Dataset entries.

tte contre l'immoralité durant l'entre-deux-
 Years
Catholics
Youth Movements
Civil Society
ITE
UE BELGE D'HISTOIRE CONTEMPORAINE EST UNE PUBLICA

...

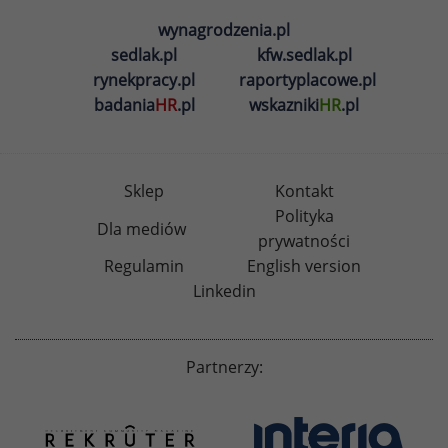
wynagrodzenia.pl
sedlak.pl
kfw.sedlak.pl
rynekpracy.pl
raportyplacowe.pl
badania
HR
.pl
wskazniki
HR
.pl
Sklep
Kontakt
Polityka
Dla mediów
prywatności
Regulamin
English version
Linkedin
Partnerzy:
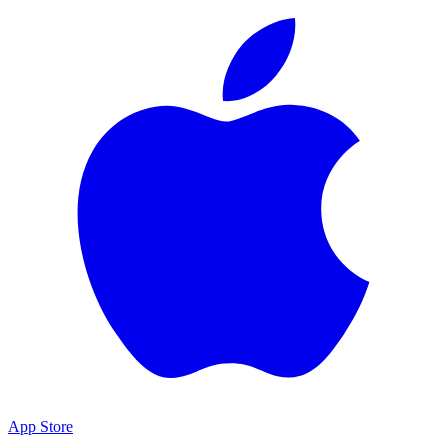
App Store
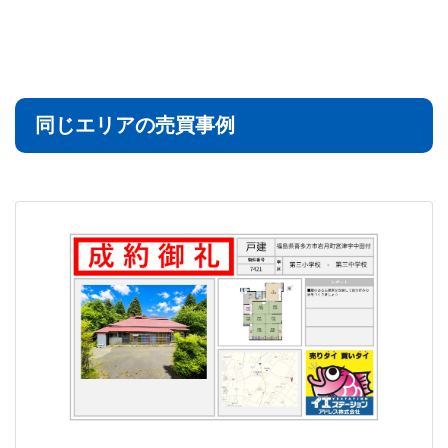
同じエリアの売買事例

Task item.
Starting at the line that has "tte contre l'immoralité" and ending at the line that has "UE BELGE D'HISTOIRE", please write out the lines above exactly, leaving out all others.

Task solution.
tte contre l'immoralité durant l'entre-deux-
 Years
Catholics
Youth Movements
Civil Society
ITE
UE BELGE D'HISTOIRE CONTEMPORAINE EST UNE PUBLICA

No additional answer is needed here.